Signature splitting in $^{173}$W with triaxial particle rotor model

TL;DR

This study uses a triaxial particle rotor model to accurately reproduce signature splitting in $^{173}$W, revealing the influence of nuclear deformation and orbital competition on energy spectra.

Contribution

The paper introduces a triaxial particle rotor model with a quasi-neutron to explain signature splitting phenomena in $^{173}$W, achieving excellent agreement with experimental data.

Findings

Signature splitting before inversion is well reproduced by including gamma deformation.

Strong competition between $2f_{7/2}$ and $1h_{9/2}$ influences signature splitting phase and amplitude.

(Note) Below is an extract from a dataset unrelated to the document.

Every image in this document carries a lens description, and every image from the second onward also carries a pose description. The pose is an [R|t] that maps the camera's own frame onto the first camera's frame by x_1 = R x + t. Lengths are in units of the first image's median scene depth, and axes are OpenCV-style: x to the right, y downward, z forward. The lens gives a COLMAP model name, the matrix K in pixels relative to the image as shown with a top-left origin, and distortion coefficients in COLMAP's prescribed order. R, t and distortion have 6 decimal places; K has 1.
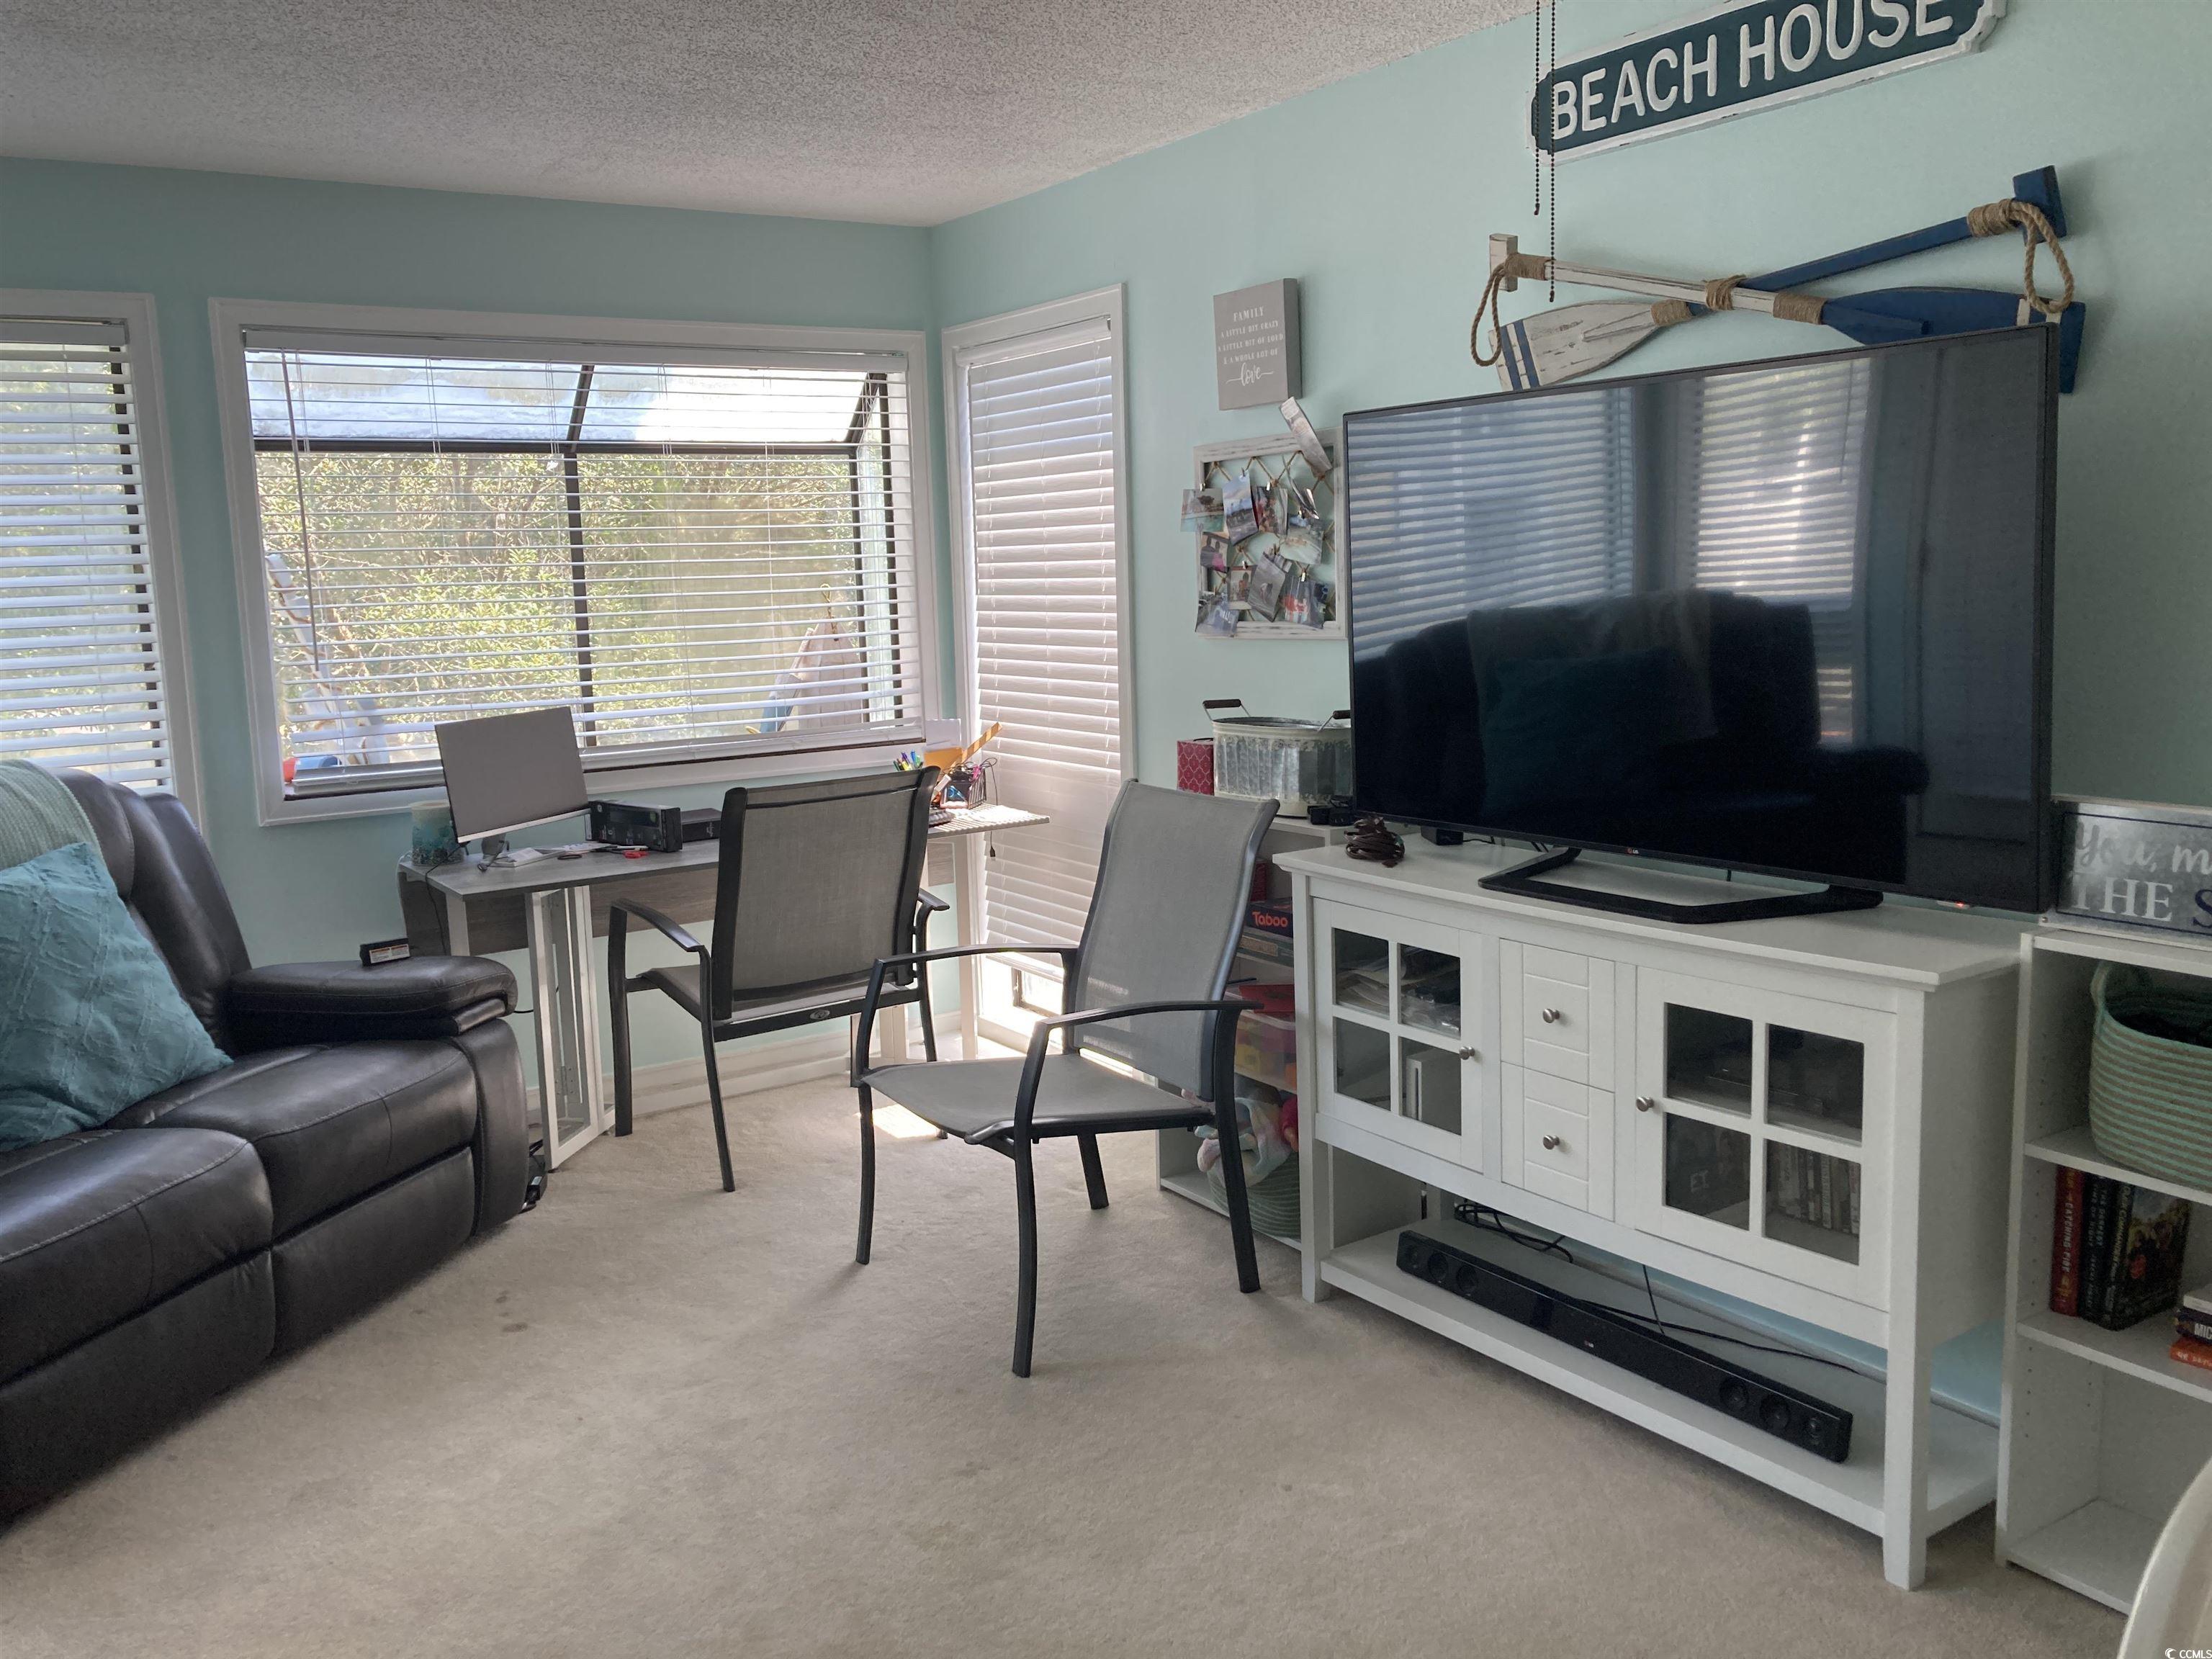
lens RADIAL K [[1786.0, 0, 1088.1], [0, 1786.0, 817.2], [0, 0, 1]] dist [0.027216, -0.019777]
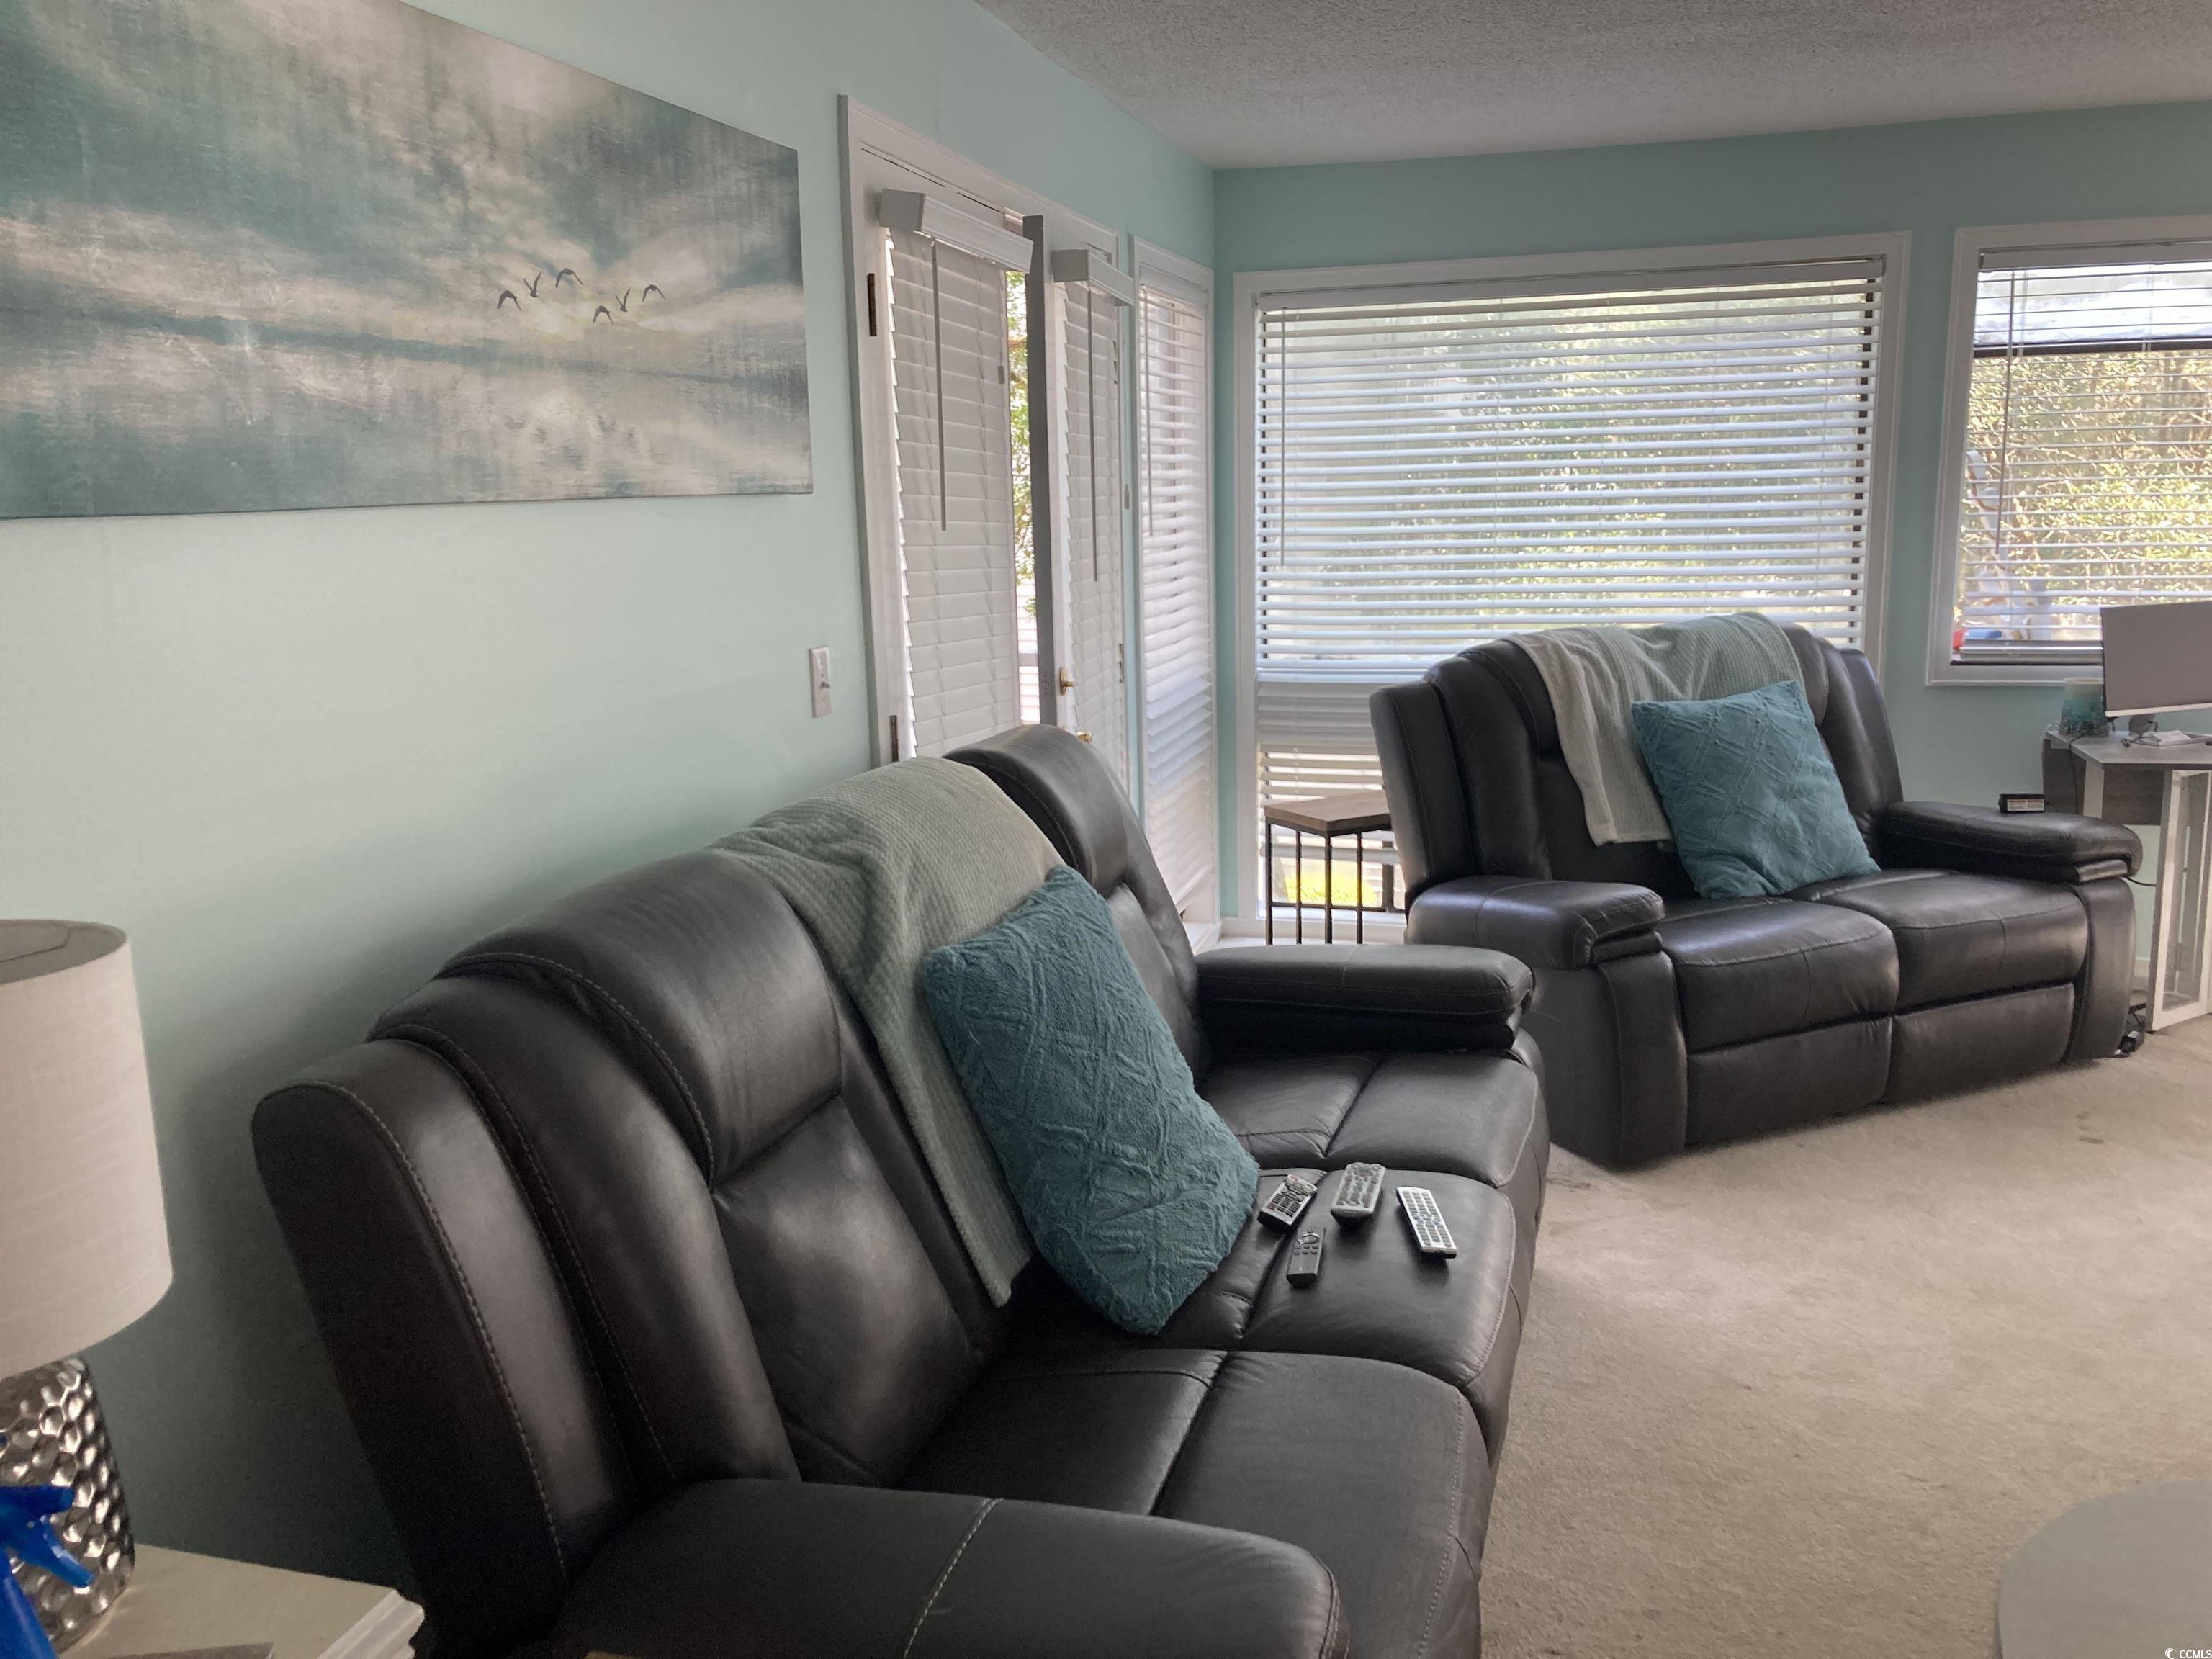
lens RADIAL K [[1786.0, 0, 1111.7], [0, 1786.0, 821.8], [0, 0, 1]] dist [0.027216, -0.019777]
pose [[0.658575, 0.149231, -0.737569, 0.063227], [-0.099840, 0.988802, 0.110916, 0.015865], [0.745862, 0.000592, 0.666100, -0.171409]]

Signature inversion remains unexplained within the current model framework.

Abstract

A particle rotor model with a quasi-neutron coupled with a triaxially deformed rotor is applied to study signature splitting for bands with intruder orbital $\nu7/2^{+} [633]$ and non-intruder orbital $\nu5/2^{-}[512]$ in $^{173}$W. Excellent agreement with the observed energy spectra has been achieved for both bands. Signature splitting for band $\nu7/2^{+} [633]$, and band $\nu5/2^{-}[512]$ before the onset of signature inversion, is satisfactorily reproduced by introducing the $\gamma$ degree of freedom. The phase and amplitude of signature splitting in band $\nu5/2^{-}[512]$ is attributed to strong competition between $2f_{7/2}$ and $1h_{9/2}$ components. However, the explanation of signature inversion in band $\nu5/2^{-}[512]$ self-consistently is beyond the present one quasi-neutron coupled with a triaxially deformed rotor.